Required action: Of the entries below, restate word for word only the section that runs from the line with "Республика Тыва" to the line with "Santa Cruz de Tenerife", counting both ends.

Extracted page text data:
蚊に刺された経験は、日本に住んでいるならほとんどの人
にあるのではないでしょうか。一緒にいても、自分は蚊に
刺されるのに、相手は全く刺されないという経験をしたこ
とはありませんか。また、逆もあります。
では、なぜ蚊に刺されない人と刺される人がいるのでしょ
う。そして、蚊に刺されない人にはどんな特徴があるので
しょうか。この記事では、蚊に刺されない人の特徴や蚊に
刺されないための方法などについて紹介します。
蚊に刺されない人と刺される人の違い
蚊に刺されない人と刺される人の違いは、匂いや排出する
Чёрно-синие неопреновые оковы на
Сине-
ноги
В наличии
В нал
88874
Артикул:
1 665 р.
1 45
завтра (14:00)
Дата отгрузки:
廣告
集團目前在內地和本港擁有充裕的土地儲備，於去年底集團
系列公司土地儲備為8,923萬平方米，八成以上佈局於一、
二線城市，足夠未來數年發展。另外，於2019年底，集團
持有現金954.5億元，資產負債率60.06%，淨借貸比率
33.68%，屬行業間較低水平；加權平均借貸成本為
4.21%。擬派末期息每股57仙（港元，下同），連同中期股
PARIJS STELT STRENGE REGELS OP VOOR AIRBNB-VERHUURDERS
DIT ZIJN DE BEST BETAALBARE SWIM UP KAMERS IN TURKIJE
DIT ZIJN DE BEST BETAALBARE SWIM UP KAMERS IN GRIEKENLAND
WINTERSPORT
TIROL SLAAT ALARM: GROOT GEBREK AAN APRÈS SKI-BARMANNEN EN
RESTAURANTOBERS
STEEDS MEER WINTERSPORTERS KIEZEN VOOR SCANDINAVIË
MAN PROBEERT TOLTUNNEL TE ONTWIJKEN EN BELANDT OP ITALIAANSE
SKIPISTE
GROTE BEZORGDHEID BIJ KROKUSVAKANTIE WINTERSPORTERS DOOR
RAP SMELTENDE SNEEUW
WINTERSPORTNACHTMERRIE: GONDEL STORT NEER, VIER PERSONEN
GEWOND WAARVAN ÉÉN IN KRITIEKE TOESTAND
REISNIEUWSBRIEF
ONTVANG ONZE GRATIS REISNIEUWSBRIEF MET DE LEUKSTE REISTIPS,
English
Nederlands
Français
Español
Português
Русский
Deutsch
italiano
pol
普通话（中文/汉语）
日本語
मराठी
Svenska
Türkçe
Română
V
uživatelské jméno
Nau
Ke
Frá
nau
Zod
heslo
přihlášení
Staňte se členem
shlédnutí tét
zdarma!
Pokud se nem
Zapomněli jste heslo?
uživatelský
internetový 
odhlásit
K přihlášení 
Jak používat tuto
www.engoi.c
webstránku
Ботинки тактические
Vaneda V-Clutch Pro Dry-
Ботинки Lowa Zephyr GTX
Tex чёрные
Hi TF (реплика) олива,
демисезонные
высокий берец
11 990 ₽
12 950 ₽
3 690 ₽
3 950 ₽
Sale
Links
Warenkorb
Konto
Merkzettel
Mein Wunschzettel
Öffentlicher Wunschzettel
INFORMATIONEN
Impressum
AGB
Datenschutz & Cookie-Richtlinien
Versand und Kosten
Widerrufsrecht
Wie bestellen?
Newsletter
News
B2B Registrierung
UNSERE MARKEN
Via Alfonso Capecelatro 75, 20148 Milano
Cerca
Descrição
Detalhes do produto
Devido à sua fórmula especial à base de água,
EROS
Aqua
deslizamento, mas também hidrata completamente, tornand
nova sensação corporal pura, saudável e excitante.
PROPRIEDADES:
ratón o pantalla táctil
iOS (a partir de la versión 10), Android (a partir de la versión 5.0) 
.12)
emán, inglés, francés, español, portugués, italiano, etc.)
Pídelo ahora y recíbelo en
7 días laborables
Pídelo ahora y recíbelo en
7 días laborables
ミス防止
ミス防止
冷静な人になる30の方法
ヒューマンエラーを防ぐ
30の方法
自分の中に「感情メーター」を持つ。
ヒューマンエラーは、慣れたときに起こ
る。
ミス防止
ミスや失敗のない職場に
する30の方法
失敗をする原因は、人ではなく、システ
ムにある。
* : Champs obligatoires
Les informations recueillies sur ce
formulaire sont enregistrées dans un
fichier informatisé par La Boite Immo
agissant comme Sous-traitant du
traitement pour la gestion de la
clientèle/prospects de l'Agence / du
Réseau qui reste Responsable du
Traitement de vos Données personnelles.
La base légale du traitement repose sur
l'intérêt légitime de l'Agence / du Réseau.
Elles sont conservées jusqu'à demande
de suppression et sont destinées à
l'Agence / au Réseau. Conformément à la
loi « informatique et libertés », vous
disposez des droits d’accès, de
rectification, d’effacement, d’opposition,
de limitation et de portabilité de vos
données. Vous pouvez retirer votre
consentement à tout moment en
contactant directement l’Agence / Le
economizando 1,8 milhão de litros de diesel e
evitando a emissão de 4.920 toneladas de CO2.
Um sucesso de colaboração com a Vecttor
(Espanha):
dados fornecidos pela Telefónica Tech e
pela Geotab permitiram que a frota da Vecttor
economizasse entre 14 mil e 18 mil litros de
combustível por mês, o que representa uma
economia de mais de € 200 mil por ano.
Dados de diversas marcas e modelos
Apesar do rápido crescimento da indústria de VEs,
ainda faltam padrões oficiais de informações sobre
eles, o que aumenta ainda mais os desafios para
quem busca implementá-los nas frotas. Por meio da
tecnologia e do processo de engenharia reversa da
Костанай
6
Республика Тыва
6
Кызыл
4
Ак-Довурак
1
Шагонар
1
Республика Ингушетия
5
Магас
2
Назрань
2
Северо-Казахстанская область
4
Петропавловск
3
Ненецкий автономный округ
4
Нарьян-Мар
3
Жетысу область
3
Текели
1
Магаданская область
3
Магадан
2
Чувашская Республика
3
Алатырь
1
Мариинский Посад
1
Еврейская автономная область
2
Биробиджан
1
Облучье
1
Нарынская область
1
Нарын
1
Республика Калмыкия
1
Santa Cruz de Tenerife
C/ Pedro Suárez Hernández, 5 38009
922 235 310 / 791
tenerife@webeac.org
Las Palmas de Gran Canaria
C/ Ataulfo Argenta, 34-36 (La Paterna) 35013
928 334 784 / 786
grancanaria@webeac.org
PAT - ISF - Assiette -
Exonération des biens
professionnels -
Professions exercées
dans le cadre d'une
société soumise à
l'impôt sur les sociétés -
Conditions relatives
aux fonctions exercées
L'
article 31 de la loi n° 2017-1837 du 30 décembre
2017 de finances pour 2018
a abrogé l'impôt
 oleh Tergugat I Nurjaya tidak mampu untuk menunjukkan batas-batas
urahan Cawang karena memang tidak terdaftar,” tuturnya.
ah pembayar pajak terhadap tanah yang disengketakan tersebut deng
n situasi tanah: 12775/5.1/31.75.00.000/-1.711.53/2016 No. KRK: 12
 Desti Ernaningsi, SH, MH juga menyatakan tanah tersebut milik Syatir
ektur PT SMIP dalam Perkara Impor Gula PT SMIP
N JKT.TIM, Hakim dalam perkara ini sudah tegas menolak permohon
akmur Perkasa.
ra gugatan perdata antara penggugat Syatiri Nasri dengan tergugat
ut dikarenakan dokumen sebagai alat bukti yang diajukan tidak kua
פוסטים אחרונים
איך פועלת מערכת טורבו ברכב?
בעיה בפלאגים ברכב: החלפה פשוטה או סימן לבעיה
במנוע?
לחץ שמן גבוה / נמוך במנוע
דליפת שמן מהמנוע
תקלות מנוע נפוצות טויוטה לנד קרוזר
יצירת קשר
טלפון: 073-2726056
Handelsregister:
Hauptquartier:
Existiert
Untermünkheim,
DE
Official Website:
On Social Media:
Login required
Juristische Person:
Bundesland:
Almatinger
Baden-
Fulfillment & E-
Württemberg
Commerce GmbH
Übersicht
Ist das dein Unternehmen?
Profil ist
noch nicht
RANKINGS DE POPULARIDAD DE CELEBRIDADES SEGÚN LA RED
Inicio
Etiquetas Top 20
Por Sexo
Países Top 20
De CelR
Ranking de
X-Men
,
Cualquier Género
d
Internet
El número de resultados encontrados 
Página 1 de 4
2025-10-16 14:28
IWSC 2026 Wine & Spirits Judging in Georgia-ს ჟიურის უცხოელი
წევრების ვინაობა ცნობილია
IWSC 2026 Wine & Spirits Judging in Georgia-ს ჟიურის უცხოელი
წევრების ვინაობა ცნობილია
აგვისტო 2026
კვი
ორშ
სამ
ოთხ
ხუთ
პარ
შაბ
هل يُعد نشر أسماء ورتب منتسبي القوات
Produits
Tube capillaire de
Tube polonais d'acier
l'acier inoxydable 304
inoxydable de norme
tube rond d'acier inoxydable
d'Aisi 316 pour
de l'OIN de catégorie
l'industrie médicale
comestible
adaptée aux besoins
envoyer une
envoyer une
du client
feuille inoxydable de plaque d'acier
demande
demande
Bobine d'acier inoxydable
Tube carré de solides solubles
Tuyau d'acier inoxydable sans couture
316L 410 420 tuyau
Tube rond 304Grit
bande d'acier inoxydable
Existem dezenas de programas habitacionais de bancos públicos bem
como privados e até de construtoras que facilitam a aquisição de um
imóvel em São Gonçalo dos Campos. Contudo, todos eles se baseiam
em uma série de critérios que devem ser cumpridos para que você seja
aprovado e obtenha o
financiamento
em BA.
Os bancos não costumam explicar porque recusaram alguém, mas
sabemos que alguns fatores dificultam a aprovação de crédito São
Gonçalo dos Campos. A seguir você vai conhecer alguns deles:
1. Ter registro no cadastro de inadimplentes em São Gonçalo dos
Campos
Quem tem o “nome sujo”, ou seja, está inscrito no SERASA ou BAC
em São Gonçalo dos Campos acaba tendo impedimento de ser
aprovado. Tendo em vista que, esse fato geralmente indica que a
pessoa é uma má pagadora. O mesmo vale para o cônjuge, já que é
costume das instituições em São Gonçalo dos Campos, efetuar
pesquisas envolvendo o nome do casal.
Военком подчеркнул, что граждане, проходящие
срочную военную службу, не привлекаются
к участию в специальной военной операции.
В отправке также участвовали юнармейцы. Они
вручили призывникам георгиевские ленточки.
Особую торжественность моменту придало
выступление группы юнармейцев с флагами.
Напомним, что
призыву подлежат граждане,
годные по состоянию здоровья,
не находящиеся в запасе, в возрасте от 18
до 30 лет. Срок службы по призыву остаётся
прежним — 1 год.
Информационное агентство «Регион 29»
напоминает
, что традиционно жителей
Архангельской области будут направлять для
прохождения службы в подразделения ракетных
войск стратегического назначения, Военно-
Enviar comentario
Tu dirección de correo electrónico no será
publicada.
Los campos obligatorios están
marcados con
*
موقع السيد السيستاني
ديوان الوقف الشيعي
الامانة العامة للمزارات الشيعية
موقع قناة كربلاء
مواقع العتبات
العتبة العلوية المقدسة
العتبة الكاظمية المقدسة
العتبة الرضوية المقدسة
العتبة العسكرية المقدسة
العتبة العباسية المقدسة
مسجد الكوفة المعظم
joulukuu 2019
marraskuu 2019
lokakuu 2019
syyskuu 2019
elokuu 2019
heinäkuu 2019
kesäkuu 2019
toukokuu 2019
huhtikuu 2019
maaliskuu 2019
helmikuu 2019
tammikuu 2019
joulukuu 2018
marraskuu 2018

Result of the task:
Республика Тыва
6
Кызыл
4
Ак-Довурак
1
Шагонар
1
Республика Ингушетия
5
Магас
2
Назрань
2
Северо-Казахстанская область
4
Петропавловск
3
Ненецкий автономный округ
4
Нарьян-Мар
3
Жетысу область
3
Текели
1
Магаданская область
3
Магадан
2
Чувашская Республика
3
Алатырь
1
Мариинский Посад
1
Еврейская автономная область
2
Биробиджан
1
Облучье
1
Нарынская область
1
Нарын
1
Республика Калмыкия
1
Santa Cruz de Tenerife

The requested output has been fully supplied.